L’histoire est simple.

Je n’ai pas voté pour Nicolas Sarkozy.

Sauf hypothèse dramatique et, j’espère, improbable où il se retrouverait, au second tour de la prochaine présidentielle, comme Chirac en 2002, face à une Le Pen, je voterais à nouveau contre lui.

Je suis de ceux qui dénoncèrent, il y a trois ans, infirmières bulgares ou pas, la réception en grande pompe, flonflons, tapis rouges, etc., d’un Kadhafi dont on savait déjà qu’il était un psychopathe doublé d’un assassin.

Et je ne parle même pas des Roms, du débat sur l’identité nationale, du braconnage idéologique sur les terres frontistes, je ne parle même pas de tous les sujets, sans nombre, sur lesquels c’est peu de dire que je suis en désaccord avec lui.

Seulement voilà.

Je me trouve en Libye.

J’ai, dans les yeux, l’image de ces insurgés qui n’ont jamais, de leur vie, tenu une arme entre les mains et que l’on voit monter au front où les attendent les mercenaires et les avions d’un régime qui s’est dit prêt à noyer son propre pays dans « des rivières de sang ».

J’ai, dans l’oreille, outre les témoignages des citoyens de Benghazi qui m’ont raconté, pendant cinq jours, l’horreur de ce régime, de ses prisons, de ses centres de torture souterrains, la voix d’Abdul Hafiz Gogha, porte-parole du Conseil national de transition, celle de Mustafa Abdeljeleel, son président, celle de leurs adjoints et commandants, que les atermoiements de la communauté internationale rendent fous de désespoir.

Impuissant devant tant de détresse, j’appelle, à tout hasard, le président de la République de mon pays et lui dis qu’il y a une chose, une déjà, peut-être une seule, qu’une grande démocratie peut faire et qui consisterait à recevoir Abdeljeleell, ou Gogha, ou n’importe lequel de leurs émissaires et à leur dire : « Kadhafi n’est plus digne de représenter votre pays ; vous seuls, représentants de la Commune libre de Benghazi, en avez désormais la légitimité et le droit ».
Et il se trouve que le président de la République a, aussitôt, le juste réflexe – pas le calcul, non, le réflexe, l’un de ces purs réflexes qui font, autant que le calcul ou la tactique, la matière de la politique ; il se trouve qu’il a le même type de réflexe qu’eut François Mitterrand le jour où, dans des circonstances tragiquement semblables, alors que la Bosnie brûlait, je l’appelai de Sarajevo pour lui annoncer que je lui amenais le président bosniaque Izetbegovic ; le président Sarkozy, donc, se trouve avoir le juste réflexe et me répond, au téléphone, qu’il recevra les envoyés de M. Abdeljeleell, à la date de leur choix, et que cette réception vaudra reconnaissance.

• • •

**Consigne de l'exercice**
Reprenez le texte sur la Libye et l'appel au président de la République, puis poursuivez-le à partir de sa dernière phrase.

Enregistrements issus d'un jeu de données

• • •

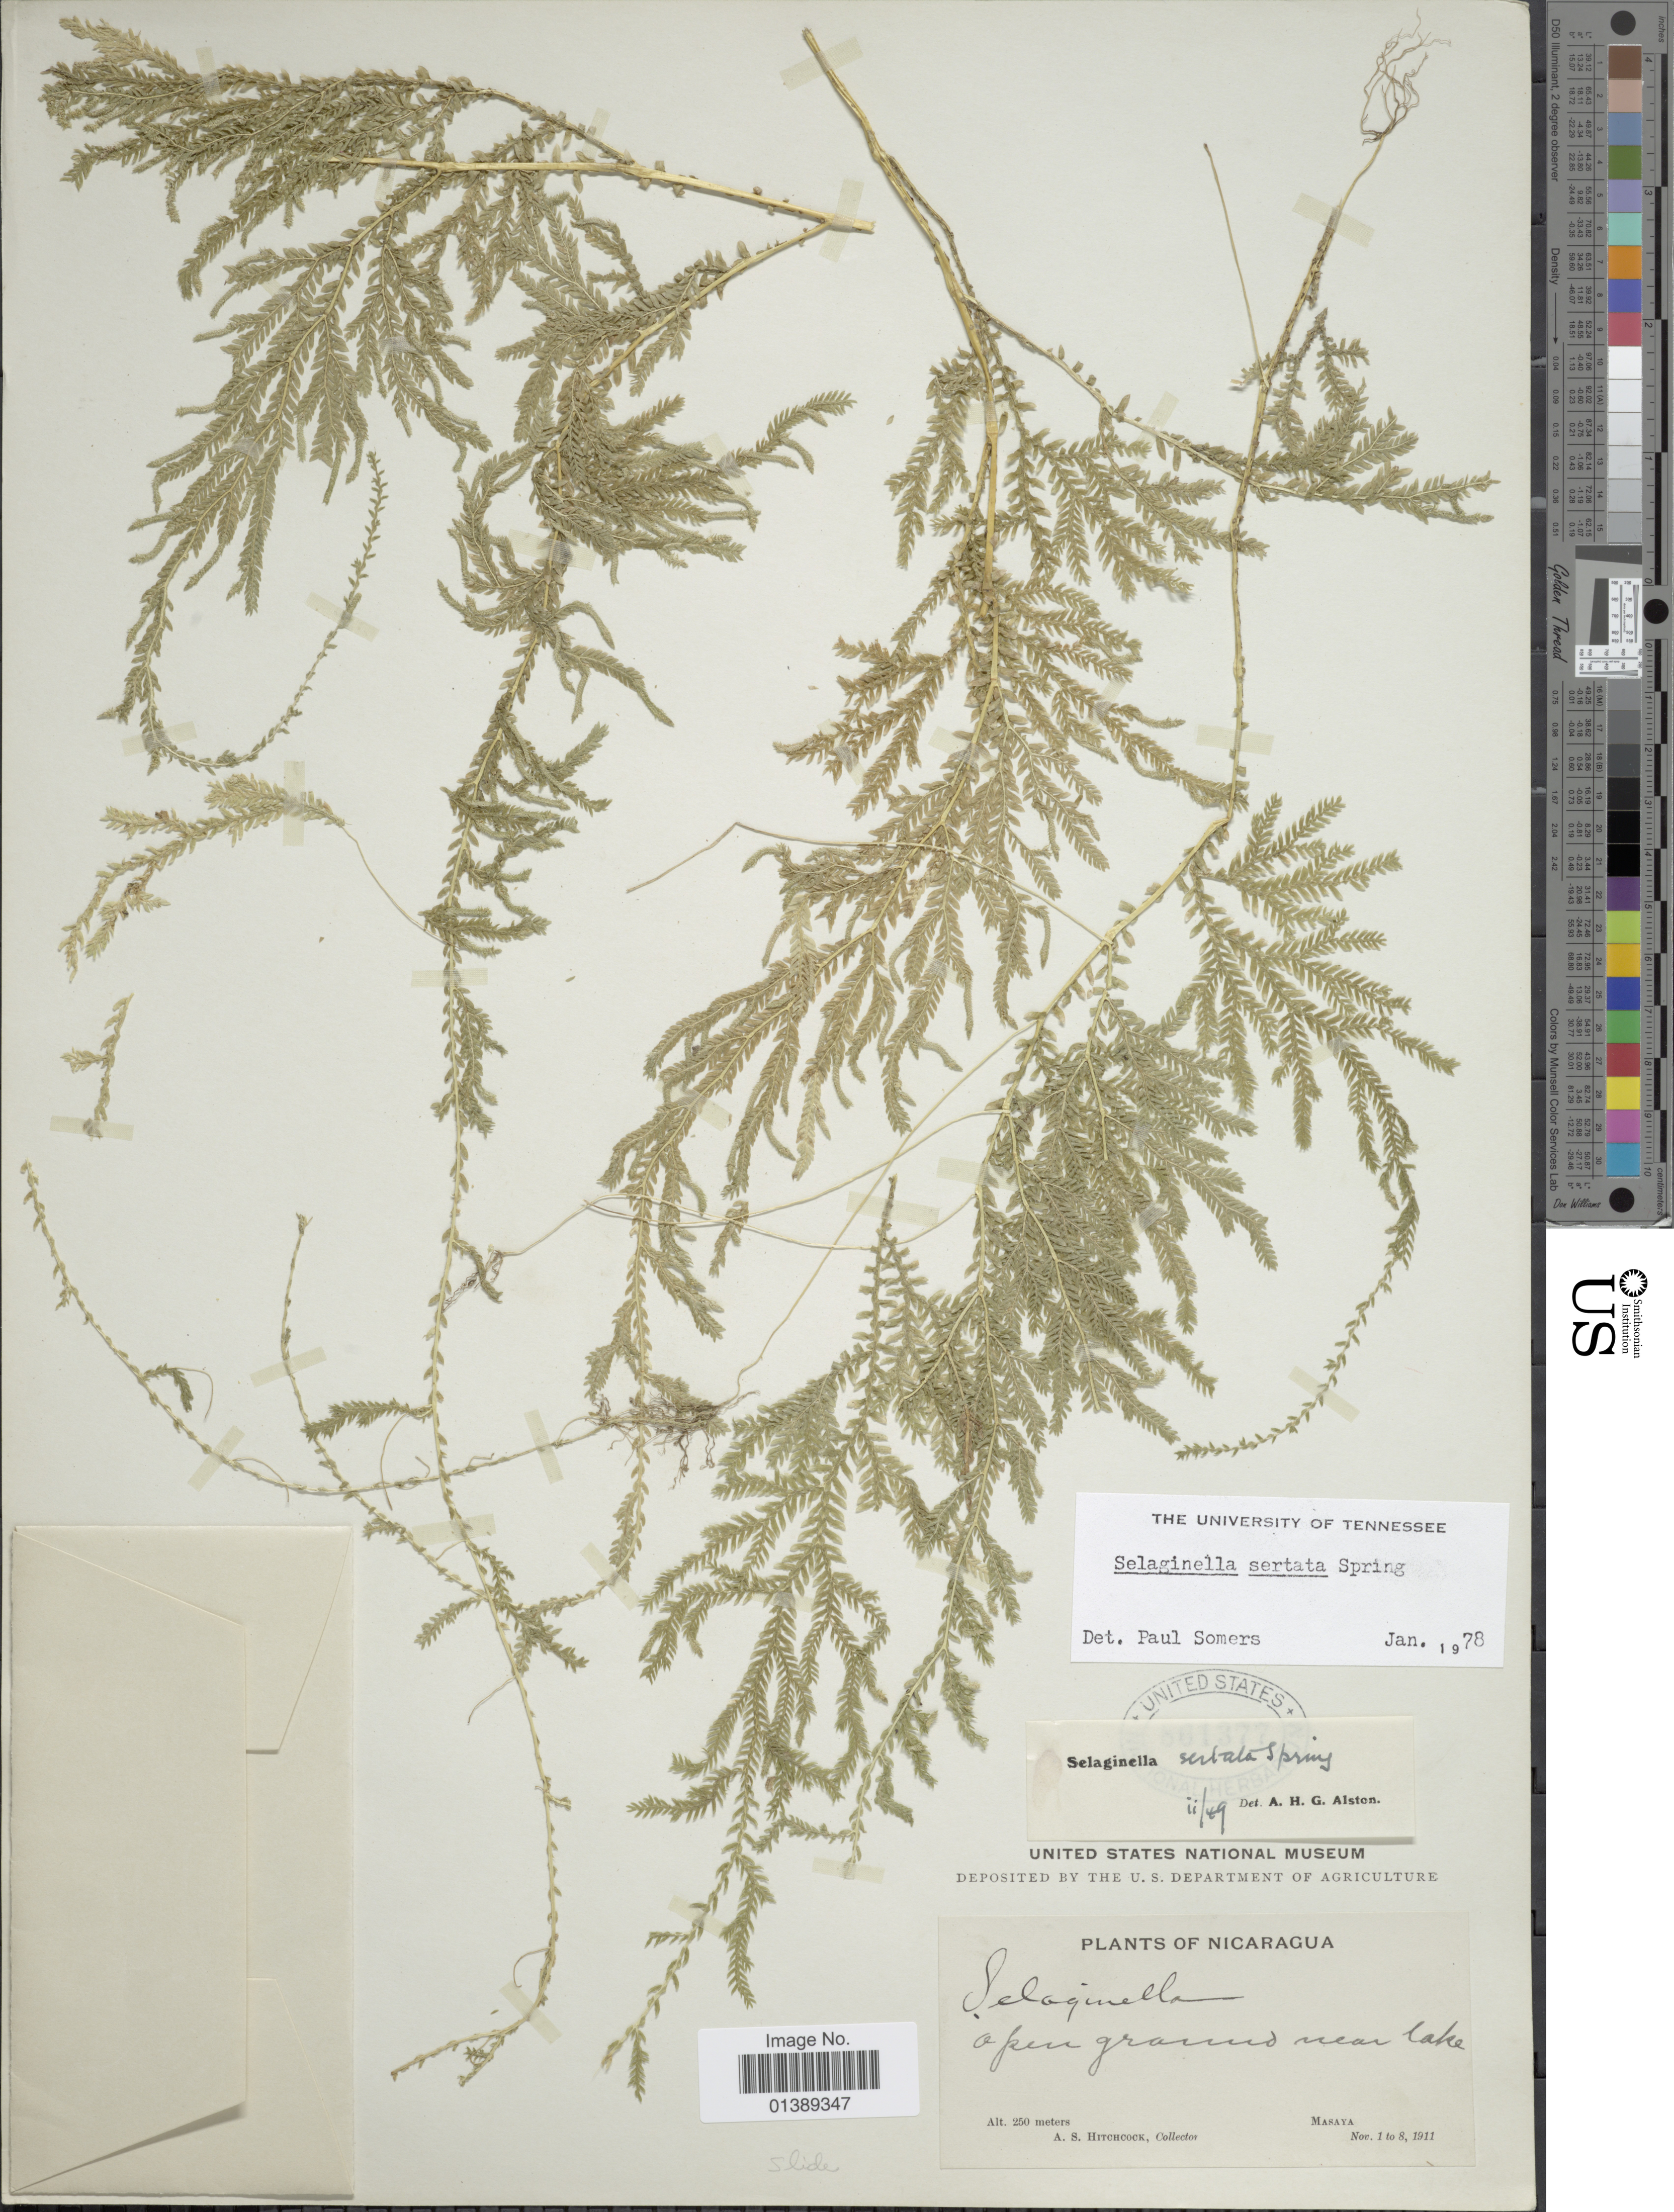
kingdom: Plantae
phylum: Tracheophyta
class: Lycopodiopsida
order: Selaginellales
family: Selaginellaceae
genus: Selaginella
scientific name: Selaginella sertata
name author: Spring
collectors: A. S. Hitchcock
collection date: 1911-11-01/1911-11-08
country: Nicaragua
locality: Open ground near Lake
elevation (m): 250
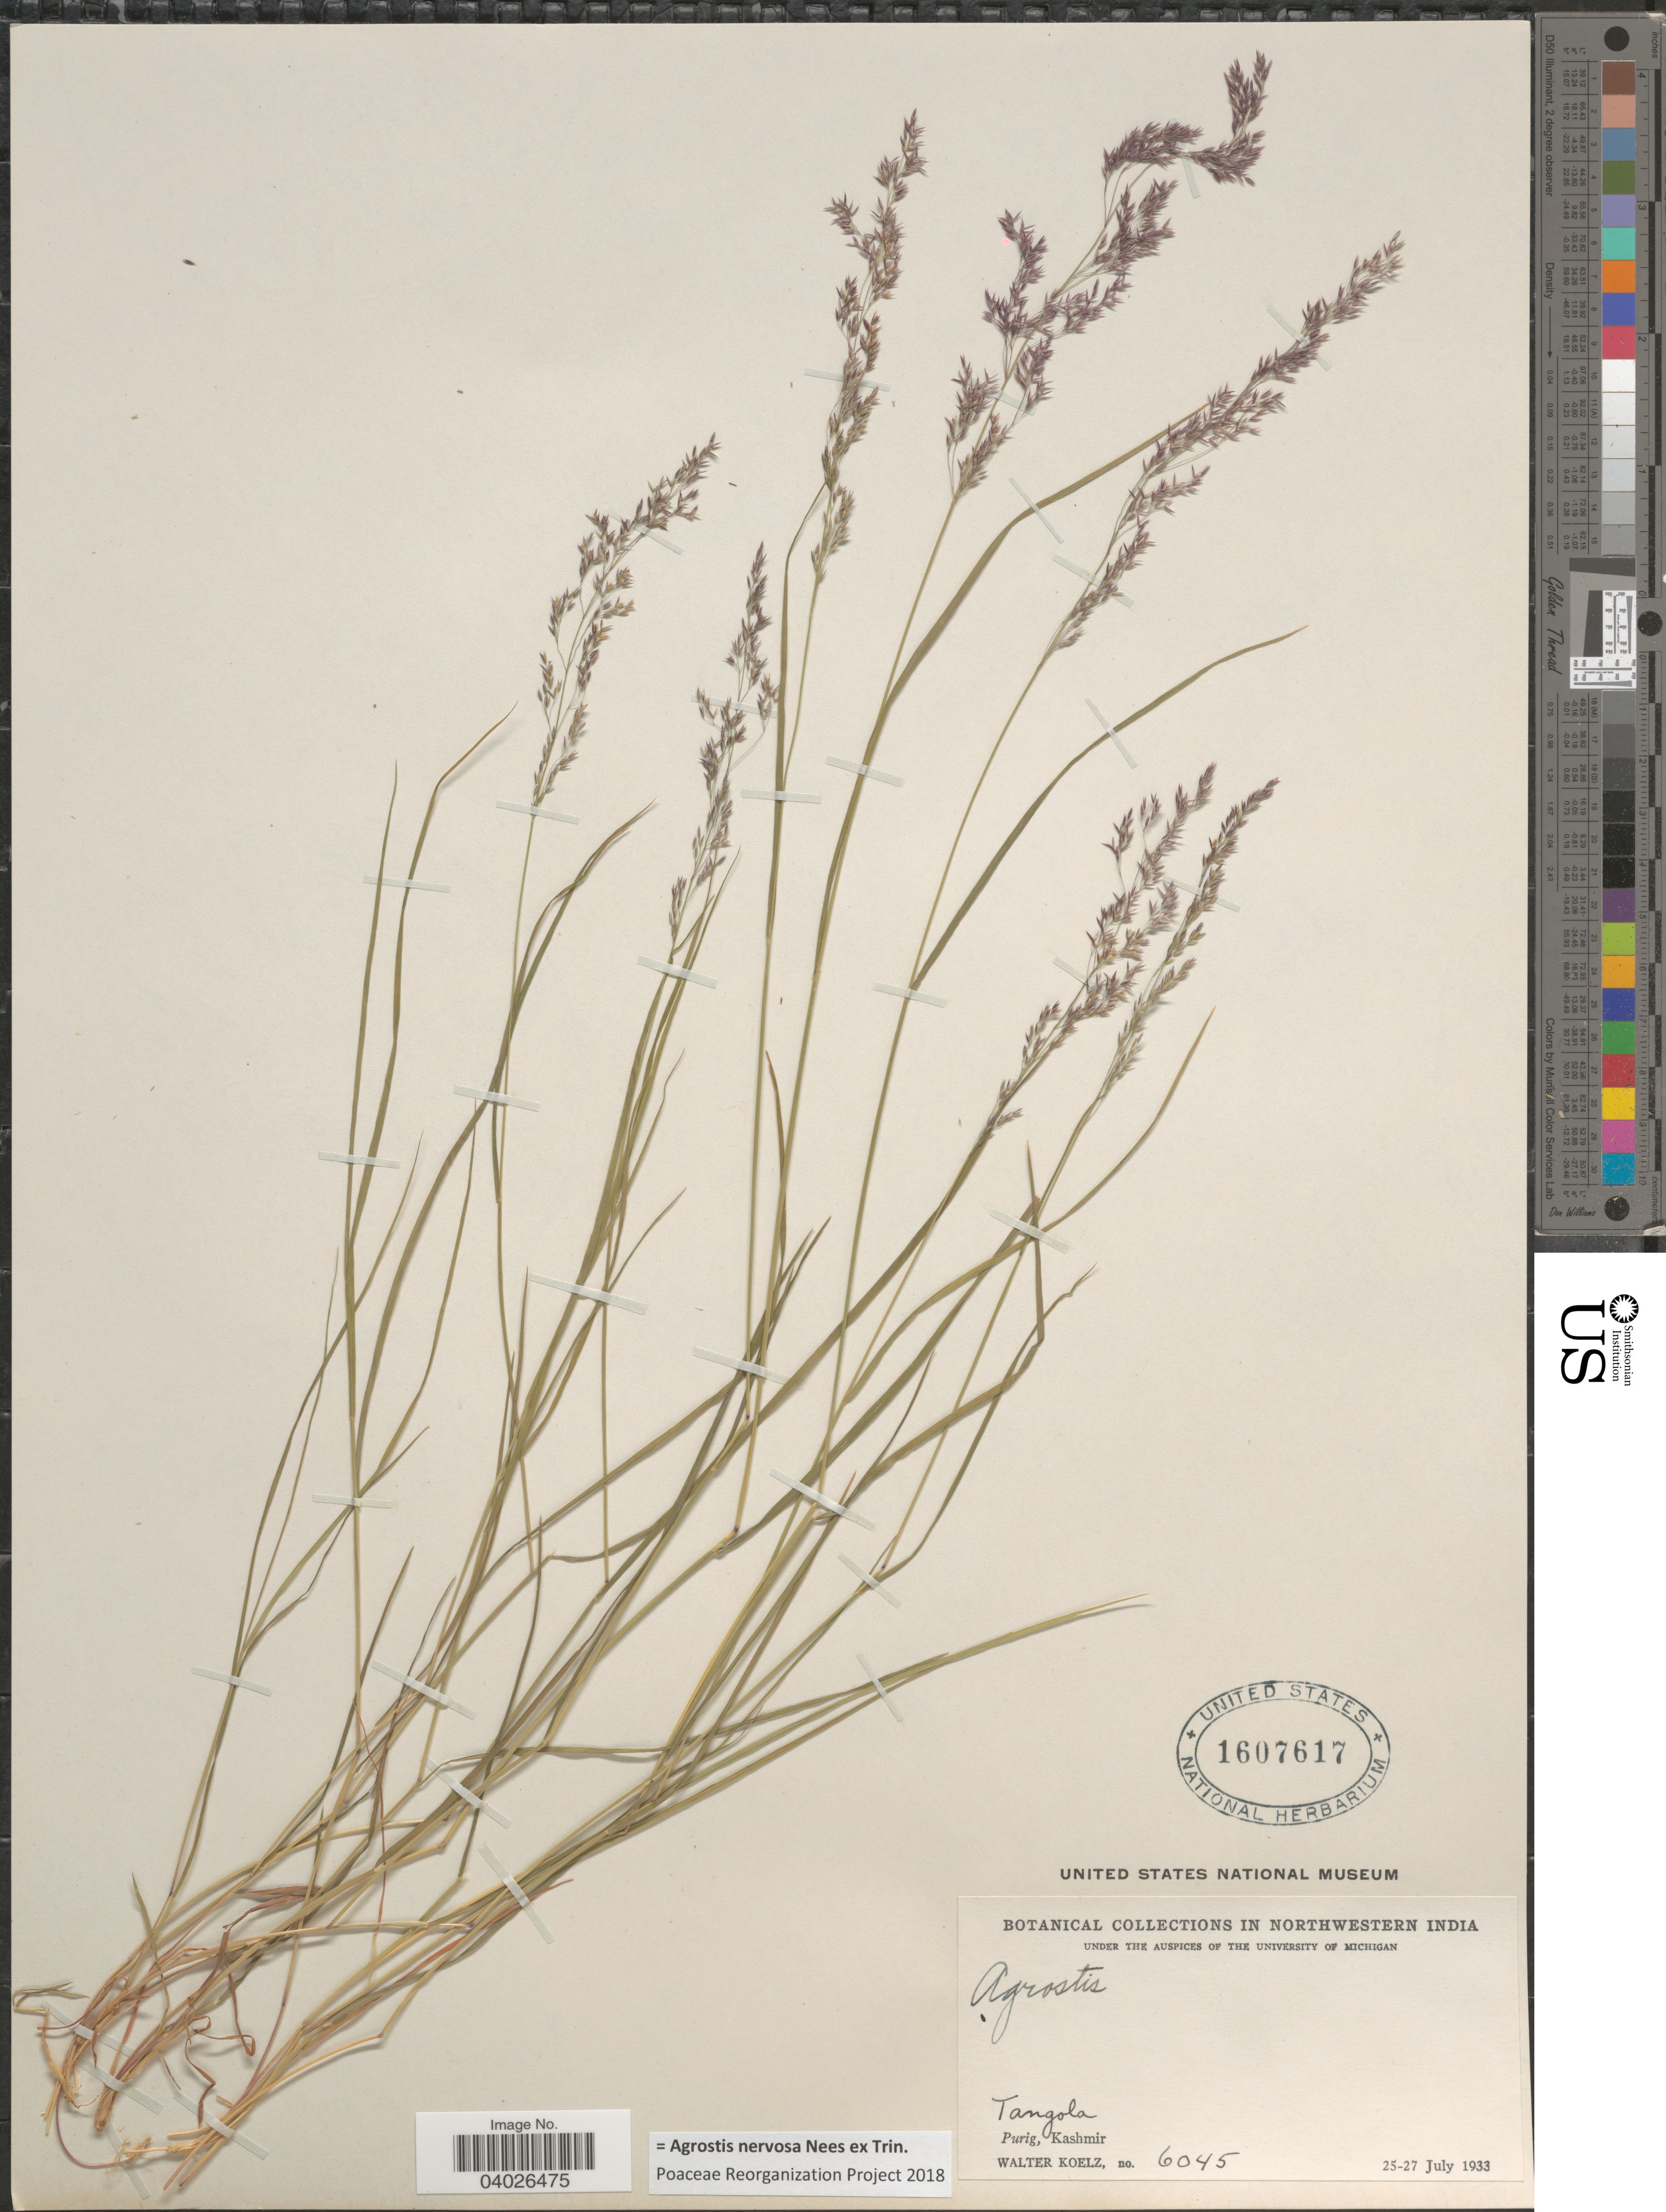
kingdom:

• • •

**Réponse à l'exercice**
L’événement, comme chacun sait désormais, aura lieu, le 10 mars au matin, avec les honneurs, en ce palais de l’Elysée dont je savais qu’il était, pour eux, symbole de démocratie et de droits de l’homme.

Le président de la République, ce jour-là, ne parlera évidemment pas, comme l’ont écrit les commentateurs pressés, d’aller « bombarder la Libye ».
Il ne cessera d’insister, au contraire, sur le fait que la révolution libyenne ne peut être faite que par les Libyens eux-mêmes, et il dira, au passage, son opposition à toute opération menée sous pavillon de l’Otan.

Mais il s’engagera, en revanche, à tout mettre en œuvre pour convaincre ses partenaires d’aider le Conseil national de transition et, à la demande expresse de celui-ci, de neutraliser les avions avec lesquels Kadhafi mitraille les colonnes de la liberté libyennes et, à l’occasion, les manifestants désarmés.

J’ignore, à l’heure où j’écris, ce vendredi 11 mars, 18 heures, si le président français, rejoint par le Premier ministre britannique, saura triompher des arguties juridico-frileuses des uns ou des autres.

J’ignore – et cela, compte tenu de l’enjeu, me paraît, franchement, très secondaire – s’il a, comme le répètent en boucle les maniaques du protocole, mis dans la confidence, ou non, tel ou tel de ses ministres.

Je sais juste qu’à cet instant je suis fier de mon pays – et que cela ne m’était pas souvent arrivé depuis le 16 mai 2007.

Surtout, je prie pour voir la Libye débarrassée, dans les délais les plus brefs, du gang de Néron illettrés qui ont fait main basse sur leur pays et l’ensanglantent, pour l’heure, impunément.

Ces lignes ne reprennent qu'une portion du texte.